Stellenrust
Less than 10 kilometres from Kaapsig as the crow flies, lies Stellenrust’s Bottelary farm. History shows that its first bottling was in 1928 – but that was from the Helderberg property, which is coincidentally where the tasting room is located, in the fabled Golden Triangle.
The bulk of the vineyards and the large winery however, are found on the Bottelary farm which began its modern renaissance under the skilled ownership of partner Kobie van der Westhuizen and Tertius Boshoff in 2003. Kobie handles the vineyards while winemaker Tertius credits former Mulderbosch cellar chief Mike Dobrovic for teaching him the most important winemaking lessons: the importance of chemistry and patience.
A scant two decades later and Stellenrust is a local powerhouse, shipping wines to more than 30 countries internationally while also placing emphasis on staff empowerment and Fairtrade wines. It is also the only producer to have a wine featured in the annual Standard Bank chenin blanc Top 10 challenge every year since the competition began in 2014. (In 2022 there were two spots in the Top 10 occupied by Stellenrust wines! And the annual R25 000 prize goes directly to staff empowerment projects.)
Oniv’s Stellenrust component also comprises 40% – the fruit coming from Block 28 which was coincidentally also 41 years old, planted the same year at Kaapzicht’s Kliprug vineyard! While the famed 1964 vineyard commands his respect, Block 28 planted in 1982, is actually Tertius’s favourite. It too is dry farmed and all bush vine. In its four decades in the soil (Bokkeveld shale, for those interested in the geology), it has seen drought, abundant rain, disease and pestilence and the vines are still standing, facing the setting sun in the west and producing top quality grapes, year after year!
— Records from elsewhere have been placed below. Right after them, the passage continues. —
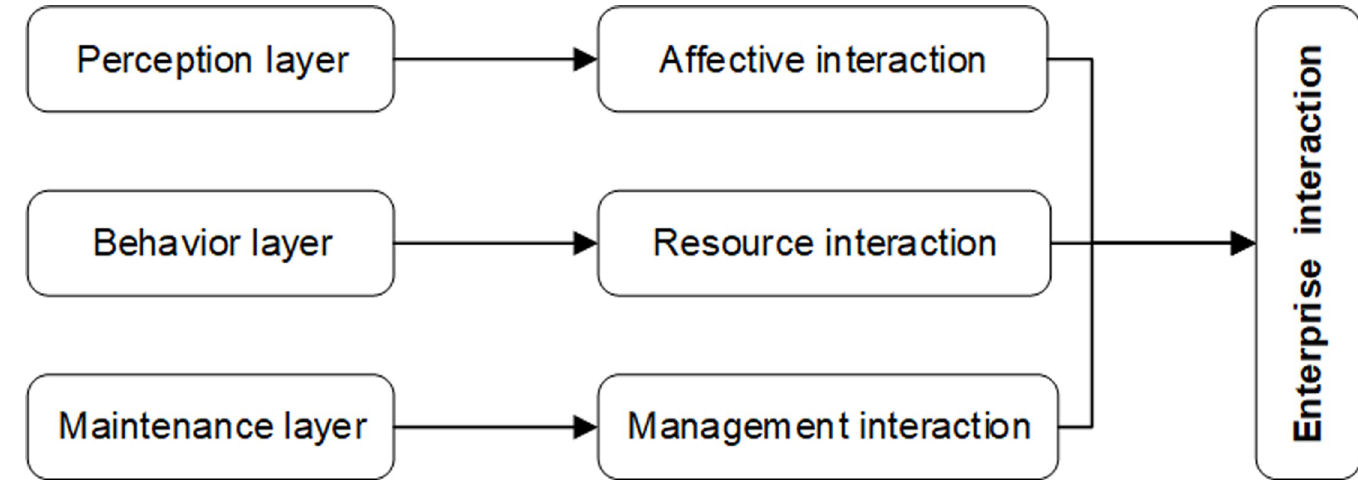
Fig 1. Dimensional analysis of enterprise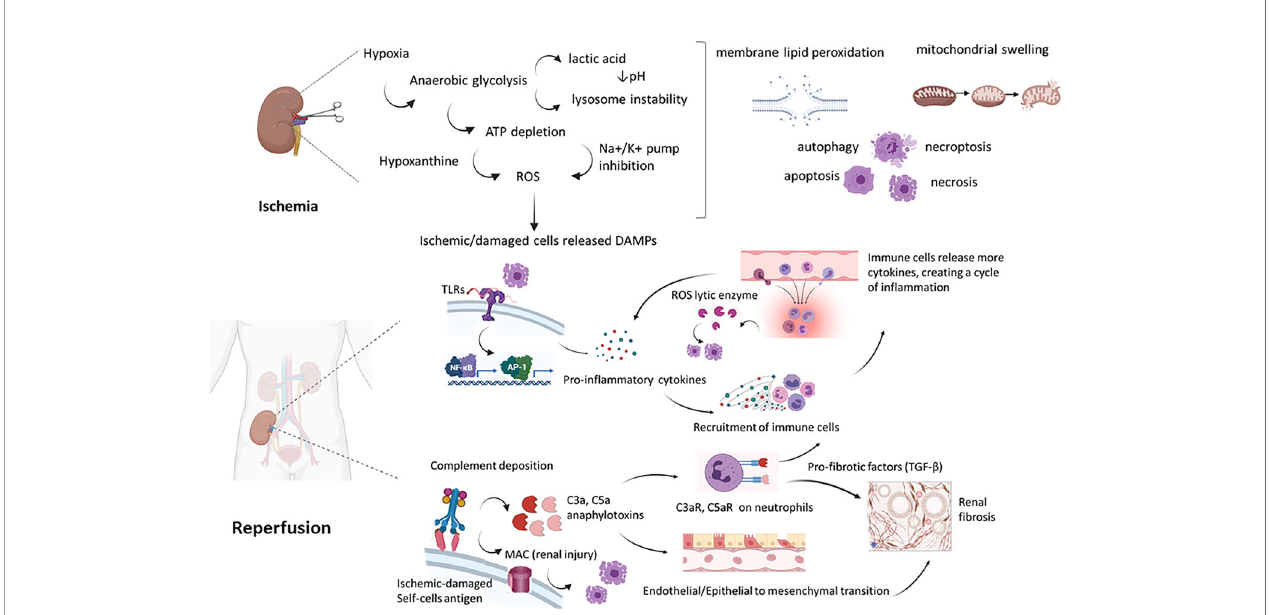
FIGURE 2 | Molecular mechanisms of renal IRI. During ischemia, the lack of oxygen and substrates led to inhibition of oxidative phosphorylation, thereby to ATP depletion. From a side this led to an anaerobic lactic acid-associated glycolysis, with pH decrease and lysosome lytic enzyme release. From the other, the blockade of pump Na/K activated proteases and phospholipases, leading to increased Ca++ level. Furthermore, ATP produced in aerobic tissues is lysed into AMP, adenosine, inosine and hypoxanthine. Hypoxanthine is metabolized by xanthine oxidase in ischemic tissues, in a reaction that uses molecular oxygen (O 2 ) and release toxic ROS as intermediate products. During reperfusion, DAMP released by ischemic damaged kidney cells are recognized by PRR as TLR on immune cells but also on endothelial cells leading to increased gene expression of pro-in fl ammatory cytokines that recruited and activated leucocytes. These cells released more cytokines, in an ampli fi cation loop culminating into ROS release by macrophages and neutrophils, interstitial in fi ltrates and kidney damage. Ischemic damaged cells can activate complement system (by Collectin-11, MBL) that result in anaphylotoxins C3a and C5a generation and MAC-mediated cell injury. These acute processes have been linked to early renal fi brosis development by the process of EndMT, EMT and PMT (Endothelial to mesenchymal transition, Epithelial to mesenchymal transition and Pericytes to mesenchymal transition). TLR, Toll Like receptor; MAC, membrane associated complex; DAMP, Damage-associated molecular patterns; PRR, Pattern Recognition Receptors; ROS, reactive oxygen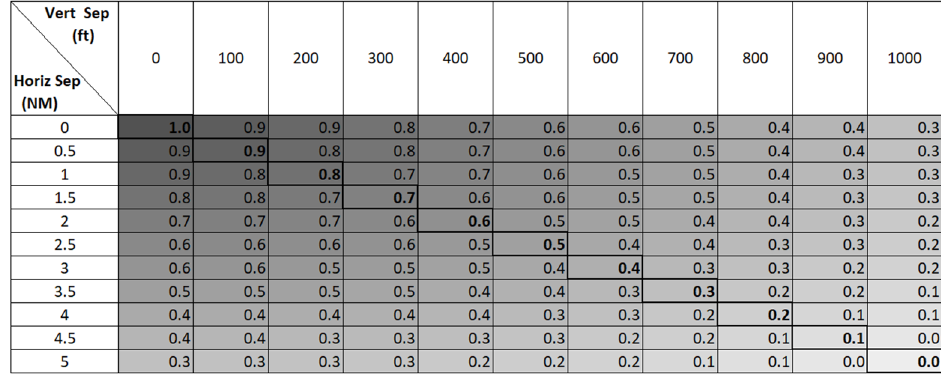
Figure 5. Risk array for LOS criticality.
The block was harvested in two picks – at between 22 and 24 degrees Balling – and once in the winery, the fruit was allowed 12 hours of skin contact. This chenin parcel was also not inoculated with commercial yeasts but rather allowed to ferment spontaneously which took, Tertius reports, “about four months”. All of this happening in well seasoned Burgundy barrels, aged between four and eight years. After that, the wine spent a further six months maturing on its fine lees, this time in second-fill French oak.